WORK ITEM → Reproduce every row below word for word, leaving nothing out.

STORED DATA →
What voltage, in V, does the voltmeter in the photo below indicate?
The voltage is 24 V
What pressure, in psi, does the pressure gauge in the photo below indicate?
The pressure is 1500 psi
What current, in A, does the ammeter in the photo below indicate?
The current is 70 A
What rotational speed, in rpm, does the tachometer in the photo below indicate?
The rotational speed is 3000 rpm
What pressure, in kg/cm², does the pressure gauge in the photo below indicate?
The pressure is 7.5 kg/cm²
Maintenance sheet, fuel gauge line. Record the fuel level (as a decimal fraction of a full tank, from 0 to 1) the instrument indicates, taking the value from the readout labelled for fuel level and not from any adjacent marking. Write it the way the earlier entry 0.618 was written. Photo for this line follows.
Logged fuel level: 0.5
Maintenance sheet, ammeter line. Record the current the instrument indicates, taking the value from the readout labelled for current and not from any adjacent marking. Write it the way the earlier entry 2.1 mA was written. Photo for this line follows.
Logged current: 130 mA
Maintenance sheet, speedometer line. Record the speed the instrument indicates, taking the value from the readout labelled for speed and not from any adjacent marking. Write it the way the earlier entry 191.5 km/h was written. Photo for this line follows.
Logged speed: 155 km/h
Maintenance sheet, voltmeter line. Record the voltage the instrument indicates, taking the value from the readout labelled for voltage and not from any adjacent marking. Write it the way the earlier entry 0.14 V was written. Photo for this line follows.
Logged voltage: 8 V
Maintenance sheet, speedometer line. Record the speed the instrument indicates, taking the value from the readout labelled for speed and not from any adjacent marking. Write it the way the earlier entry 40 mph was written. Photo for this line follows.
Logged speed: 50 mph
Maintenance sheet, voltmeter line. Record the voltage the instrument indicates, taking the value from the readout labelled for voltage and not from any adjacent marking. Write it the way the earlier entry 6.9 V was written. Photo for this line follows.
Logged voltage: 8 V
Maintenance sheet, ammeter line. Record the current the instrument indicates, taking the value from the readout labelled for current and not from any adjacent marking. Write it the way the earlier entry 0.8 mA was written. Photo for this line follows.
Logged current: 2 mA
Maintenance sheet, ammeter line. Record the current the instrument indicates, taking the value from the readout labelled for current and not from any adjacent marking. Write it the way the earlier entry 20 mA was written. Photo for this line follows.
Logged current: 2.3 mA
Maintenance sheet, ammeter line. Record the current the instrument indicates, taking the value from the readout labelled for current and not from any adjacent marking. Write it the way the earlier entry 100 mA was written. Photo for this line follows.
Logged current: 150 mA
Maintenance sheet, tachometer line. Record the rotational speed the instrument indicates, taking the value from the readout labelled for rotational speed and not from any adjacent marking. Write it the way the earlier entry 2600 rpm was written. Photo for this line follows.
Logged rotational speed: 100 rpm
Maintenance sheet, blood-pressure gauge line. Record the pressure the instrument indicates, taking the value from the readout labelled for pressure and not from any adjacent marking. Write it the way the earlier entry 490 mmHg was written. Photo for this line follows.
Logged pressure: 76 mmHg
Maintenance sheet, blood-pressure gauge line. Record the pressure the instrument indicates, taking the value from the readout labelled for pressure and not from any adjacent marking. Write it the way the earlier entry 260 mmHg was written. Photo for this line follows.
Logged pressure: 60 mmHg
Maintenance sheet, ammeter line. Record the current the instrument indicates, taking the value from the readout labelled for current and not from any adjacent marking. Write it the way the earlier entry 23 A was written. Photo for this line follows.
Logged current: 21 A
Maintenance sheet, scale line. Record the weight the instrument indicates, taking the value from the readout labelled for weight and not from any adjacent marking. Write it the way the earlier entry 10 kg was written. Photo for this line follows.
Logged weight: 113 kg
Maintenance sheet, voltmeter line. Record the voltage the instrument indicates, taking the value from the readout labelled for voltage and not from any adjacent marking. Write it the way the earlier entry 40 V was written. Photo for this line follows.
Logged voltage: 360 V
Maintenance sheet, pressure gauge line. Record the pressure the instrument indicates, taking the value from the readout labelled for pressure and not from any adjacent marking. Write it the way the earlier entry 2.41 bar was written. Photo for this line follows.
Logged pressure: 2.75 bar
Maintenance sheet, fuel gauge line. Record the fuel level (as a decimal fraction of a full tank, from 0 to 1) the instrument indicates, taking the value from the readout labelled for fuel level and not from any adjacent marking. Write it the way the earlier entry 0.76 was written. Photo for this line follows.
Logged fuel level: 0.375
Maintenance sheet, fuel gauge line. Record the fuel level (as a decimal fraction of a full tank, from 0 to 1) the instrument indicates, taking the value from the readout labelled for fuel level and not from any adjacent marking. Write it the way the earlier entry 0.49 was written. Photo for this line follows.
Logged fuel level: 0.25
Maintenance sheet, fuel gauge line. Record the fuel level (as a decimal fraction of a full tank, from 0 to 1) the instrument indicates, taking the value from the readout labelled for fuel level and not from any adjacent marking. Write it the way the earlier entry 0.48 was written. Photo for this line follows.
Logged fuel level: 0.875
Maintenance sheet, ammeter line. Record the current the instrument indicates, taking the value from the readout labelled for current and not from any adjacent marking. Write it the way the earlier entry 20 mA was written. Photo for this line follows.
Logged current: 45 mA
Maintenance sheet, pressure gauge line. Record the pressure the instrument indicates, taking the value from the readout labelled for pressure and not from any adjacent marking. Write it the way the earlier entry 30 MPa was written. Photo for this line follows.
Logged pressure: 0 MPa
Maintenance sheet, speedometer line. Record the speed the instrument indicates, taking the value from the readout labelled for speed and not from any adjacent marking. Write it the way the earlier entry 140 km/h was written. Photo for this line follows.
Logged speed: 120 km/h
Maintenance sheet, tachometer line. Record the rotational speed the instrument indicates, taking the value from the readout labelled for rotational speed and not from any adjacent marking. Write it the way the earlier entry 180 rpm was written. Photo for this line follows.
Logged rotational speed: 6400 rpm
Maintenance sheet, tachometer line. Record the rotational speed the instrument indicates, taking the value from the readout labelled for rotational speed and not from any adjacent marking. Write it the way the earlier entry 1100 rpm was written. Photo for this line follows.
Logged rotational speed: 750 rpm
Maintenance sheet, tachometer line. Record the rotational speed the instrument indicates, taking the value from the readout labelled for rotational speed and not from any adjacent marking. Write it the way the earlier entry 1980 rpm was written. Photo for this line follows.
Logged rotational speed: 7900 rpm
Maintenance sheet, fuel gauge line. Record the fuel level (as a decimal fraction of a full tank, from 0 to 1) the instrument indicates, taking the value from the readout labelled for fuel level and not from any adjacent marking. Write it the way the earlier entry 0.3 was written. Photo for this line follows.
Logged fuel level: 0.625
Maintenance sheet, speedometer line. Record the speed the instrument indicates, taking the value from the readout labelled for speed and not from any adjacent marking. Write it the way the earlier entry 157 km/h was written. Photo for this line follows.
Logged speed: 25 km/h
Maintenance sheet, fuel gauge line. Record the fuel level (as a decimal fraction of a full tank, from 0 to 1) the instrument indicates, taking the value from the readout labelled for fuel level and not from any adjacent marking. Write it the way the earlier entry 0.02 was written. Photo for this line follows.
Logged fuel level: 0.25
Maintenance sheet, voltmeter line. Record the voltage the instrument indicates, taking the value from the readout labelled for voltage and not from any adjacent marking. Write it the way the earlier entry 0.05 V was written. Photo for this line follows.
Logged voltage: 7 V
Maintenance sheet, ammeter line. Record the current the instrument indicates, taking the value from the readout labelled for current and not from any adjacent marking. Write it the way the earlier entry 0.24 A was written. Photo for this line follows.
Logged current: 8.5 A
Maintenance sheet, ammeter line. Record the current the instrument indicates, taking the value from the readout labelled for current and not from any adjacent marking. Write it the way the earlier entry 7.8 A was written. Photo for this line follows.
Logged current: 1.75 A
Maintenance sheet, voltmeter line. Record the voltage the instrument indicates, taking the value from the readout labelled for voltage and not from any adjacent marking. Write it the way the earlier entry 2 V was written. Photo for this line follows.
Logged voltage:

RESULT →
What voltage, in V, does the voltmeter in the photo below indicate?
The voltage is 24 V
What pressure, in psi, does the pressure gauge in the photo below indicate?
The pressure is 1500 psi
What current, in A, does the ammeter in the photo below indicate?
The current is 70 A
What rotational speed, in rpm, does the tachometer in the photo below indicate?
The rotational speed is 3000 rpm
What pressure, in kg/cm², does the pressure gauge in the photo below indicate?
The pressure is 7.5 kg/cm²
Maintenance sheet, fuel gauge line. Record the fuel level (as a decimal fraction of a full tank, from 0 to 1) the instrument indicates, taking the value from the readout labelled for fuel level and not from any adjacent marking. Write it the way the earlier entry 0.618 was written. Photo for this line follows.
Logged fuel level: 0.5
Maintenance sheet, ammeter line. Record the current the instrument indicates, taking the value from the readout labelled for current and not from any adjacent marking. Write it the way the earlier entry 2.1 mA was written. Photo for this line follows.
Logged current: 130 mA
Maintenance sheet, speedometer line. Record the speed the instrument indicates, taking the value from the readout labelled for speed and not from any adjacent marking. Write it the way the earlier entry 191.5 km/h was written. Photo for this line follows.
Logged speed: 155 km/h
Maintenance sheet, voltmeter line. Record the voltage the instrument indicates, taking the value from the readout labelled for voltage and not from any adjacent marking. Write it the way the earlier entry 0.14 V was written. Photo for this line follows.
Logged voltage: 8 V
Maintenance sheet, speedometer line. Record the speed the instrument indicates, taking the value from the readout labelled for speed and not from any adjacent marking. Write it the way the earlier entry 40 mph was written. Photo for this line follows.
Logged speed: 50 mph
Maintenance sheet, voltmeter line. Record the voltage the instrument indicates, taking the value from the readout labelled for voltage and not from any adjacent marking. Write it the way the earlier entry 6.9 V was written. Photo for this line follows.
Logged voltage: 8 V
Maintenance sheet, ammeter line. Record the current the instrument indicates, taking the value from the readout labelled for current and not from any adjacent marking. Write it the way the earlier entry 0.8 mA was written. Photo for this line follows.
Logged current: 2 mA
Maintenance sheet, ammeter line. Record the current the instrument indicates, taking the value from the readout labelled for current and not from any adjacent marking. Write it the way the earlier entry 20 mA was written. Photo for this line follows.
Logged current: 2.3 mA
Maintenance sheet, ammeter line. Record the current the instrument indicates, taking the value from the readout labelled for current and not from any adjacent marking. Write it the way the earlier entry 100 mA was written. Photo for this line follows.
Logged current: 150 mA
Maintenance sheet, tachometer line. Record the rotational speed the instrument indicates, taking the value from the readout labelled for rotational speed and not from any adjacent marking. Write it the way the earlier entry 2600 rpm was written. Photo for this line follows.
Logged rotational speed: 100 rpm
Maintenance sheet, blood-pressure gauge line. Record the pressure the instrument indicates, taking the value from the readout labelled for pressure and not from any adjacent marking. Write it the way the earlier entry 490 mmHg was written. Photo for this line follows.
Logged pressure: 76 mmHg
Maintenance sheet, blood-pressure gauge line. Record the pressure the instrument indicates, taking the value from the readout labelled for pressure and not from any adjacent marking. Write it the way the earlier entry 260 mmHg was written. Photo for this line follows.
Logged pressure: 60 mmHg
Maintenance sheet, ammeter line. Record the current the instrument indicates, taking the value from the readout labelled for current and not from any adjacent marking. Write it the way the earlier entry 23 A was written. Photo for this line follows.
Logged current: 21 A
Maintenance sheet, scale line. Record the weight the instrument indicates, taking the value from the readout labelled for weight and not from any adjacent marking. Write it the way the earlier entry 10 kg was written. Photo for this line follows.
Logged weight: 113 kg
Maintenance sheet, voltmeter line. Record the voltage the instrument indicates, taking the value from the readout labelled for voltage and not from any adjacent marking. Write it the way the earlier entry 40 V was written. Photo for this line follows.
Logged voltage: 360 V
Maintenance sheet, pressure gauge line. Record the pressure the instrument indicates, taking the value from the readout labelled for pressure and not from any adjacent marking. Write it the way the earlier entry 2.41 bar was written. Photo for this line follows.
Logged pressure: 2.75 bar
Maintenance sheet, fuel gauge line. Record the fuel level (as a decimal fraction of a full tank, from 0 to 1) the instrument indicates, taking the value from the readout labelled for fuel level and not from any adjacent marking. Write it the way the earlier entry 0.76 was written. Photo for this line follows.
Logged fuel level: 0.375
Maintenance sheet, fuel gauge line. Record the fuel level (as a decimal fraction of a full tank, from 0 to 1) the instrument indicates, taking the value from the readout labelled for fuel level and not from any adjacent marking. Write it the way the earlier entry 0.49 was written. Photo for this line follows.
Logged fuel level: 0.25
Maintenance sheet, fuel gauge line. Record the fuel level (as a decimal fraction of a full tank, from 0 to 1) the instrument indicates, taking the value from the readout labelled for fuel level and not from any adjacent marking. Write it the way the earlier entry 0.48 was written. Photo for this line follows.
Logged fuel level: 0.875
Maintenance sheet, ammeter line. Record the current the instrument indicates, taking the value from the readout labelled for current and not from any adjacent marking. Write it the way the earlier entry 20 mA was written. Photo for this line follows.
Logged current: 45 mA
Maintenance sheet, pressure gauge line. Record the pressure the instrument indicates, taking the value from the readout labelled for pressure and not from any adjacent marking. Write it the way the earlier entry 30 MPa was written. Photo for this line follows.
Logged pressure: 0 MPa
Maintenance sheet, speedometer line. Record the speed the instrument indicates, taking the value from the readout labelled for speed and not from any adjacent marking. Write it the way the earlier entry 140 km/h was written. Photo for this line follows.
Logged speed: 120 km/h
Maintenance sheet, tachometer line. Record the rotational speed the instrument indicates, taking the value from the readout labelled for rotational speed and not from any adjacent marking. Write it the way the earlier entry 180 rpm was written. Photo for this line follows.
Logged rotational speed: 6400 rpm
Maintenance sheet, tachometer line. Record the rotational speed the instrument indicates, taking the value from the readout labelled for rotational speed and not from any adjacent marking. Write it the way the earlier entry 1100 rpm was written. Photo for this line follows.
Logged rotational speed: 750 rpm
Maintenance sheet, tachometer line. Record the rotational speed the instrument indicates, taking the value from the readout labelled for rotational speed and not from any adjacent marking. Write it the way the earlier entry 1980 rpm was written. Photo for this line follows.
Logged rotational speed: 7900 rpm
Maintenance sheet, fuel gauge line. Record the fuel level (as a decimal fraction of a full tank, from 0 to 1) the instrument indicates, taking the value from the readout labelled for fuel level and not from any adjacent marking. Write it the way the earlier entry 0.3 was written. Photo for this line follows.
Logged fuel level: 0.625
Maintenance sheet, speedometer line. Record the speed the instrument indicates, taking the value from the readout labelled for speed and not from any adjacent marking. Write it the way the earlier entry 157 km/h was written. Photo for this line follows.
Logged speed: 25 km/h
Maintenance sheet, fuel gauge line. Record the fuel level (as a decimal fraction of a full tank, from 0 to 1) the instrument indicates, taking the value from the readout labelled for fuel level and not from any adjacent marking. Write it the way the earlier entry 0.02 was written. Photo for this line follows.
Logged fuel level: 0.25
Maintenance sheet, voltmeter line. Record the voltage the instrument indicates, taking the value from the readout labelled for voltage and not from any adjacent marking. Write it the way the earlier entry 0.05 V was written. Photo for this line follows.
Logged voltage: 7 V
Maintenance sheet, ammeter line. Record the current the instrument indicates, taking the value from the readout labelled for current and not from any adjacent marking. Write it the way the earlier entry 0.24 A was written. Photo for this line follows.
Logged current: 8.5 A
Maintenance sheet, ammeter line. Record the current the instrument indicates, taking the value from the readout labelled for current and not from any adjacent marking. Write it the way the earlier entry 7.8 A was written. Photo for this line follows.
Logged current: 1.75 A
Maintenance sheet, voltmeter line. Record the voltage the instrument indicates, taking the value from the readout labelled for voltage and not from any adjacent marking. Write it the way the earlier entry 2 V was written. Photo for this line follows.
Logged voltage:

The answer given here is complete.